I’ve become much more sympathetic to the view that sports betting should be distinct from casino gaming and the forced overlap that comes mostly from commercial intent has created this strange hybrid of the two. But I think ultimately the realities of completely splitting out the two creates as many problems as it solves. I am open to persuasion on this one though.
Should cross-selling be allowed?
I might not make many friends here but I think again this isn’t a simple answer and I would lean towards yes and no. Should customers be allowed to use a single wallet to gamble across various products? Yes I really don’t see why not. Should there also be barriers when moving between the products? Yes I can buy into that.
So what about cross-selling? Should sports betting operators be encouraging, suggesting or prompting players to head to the casino? That’s where I’m not so sure. Raising awareness of your gaming offering so players go there rather than somewhere else feels fine, but trying to convert sports bettors into casino gamers feels…different. But not inherently bad.
Ultimately I think it comes down to how you treat those customers once they are in your online casino as much as what you do to get them there in the first place. Focusing on the differences rather than the similarities of the products pushes the problem away from where it should lie. This is a broader industry culture point and one that is masked and spoiled by the casino vs sports discourse.
And let’s not forget, the customers will not be living in a world devoid of other casino advertising.
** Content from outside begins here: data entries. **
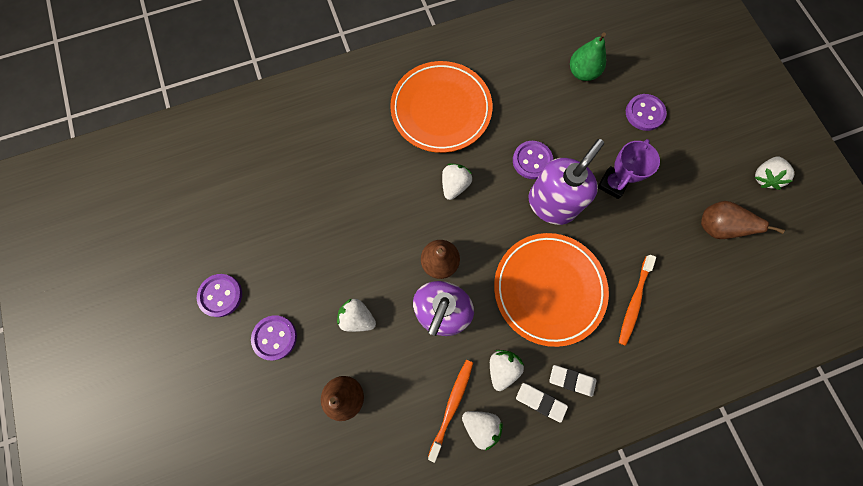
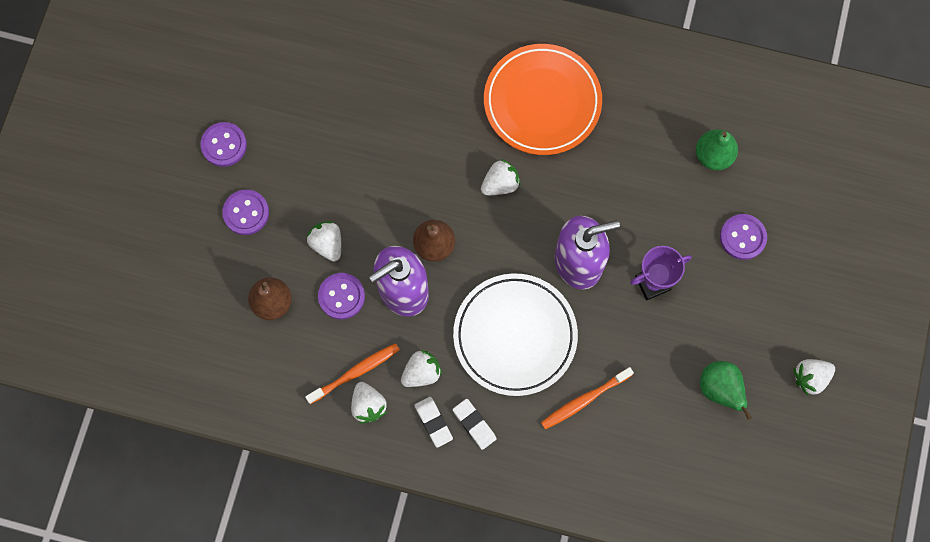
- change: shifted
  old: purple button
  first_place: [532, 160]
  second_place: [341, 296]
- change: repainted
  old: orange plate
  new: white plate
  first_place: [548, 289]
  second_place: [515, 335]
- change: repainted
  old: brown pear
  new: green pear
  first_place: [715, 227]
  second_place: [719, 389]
Someone will be trying to persuade them to play online casino, it just might be on Facebook, or Twitter or some other trusted platform instead. If you make cross-selling similar effort to signing up to a new online casino then there is almost no argument against it to my mind.
Operators don’t want to do this, of course. They want to make the transition as seamless as possible, and so it comes back to the earlier point. Do we think these products are different? Are they different for the user? Does that even matter? Has anyone ever really sat down and thought about these things when designing an operational strategy?
You’d think the answer to that more often than not would be no. And that, as with so much in this sector, is a problem. The cross-sold fluid multi-product consumer is exactly what the market loves to hear about, but it’s a regulatory nightmare in many respects. And those drivers being in direct conflict frequently creates value destructive tensions.
So it’s a problem. But it’s a problem we can easily solve. It just takes a bit of open minded, creative intelligent thinking. And perhaps some acknowledgement that what makes the products the same is just as important as what makes them different.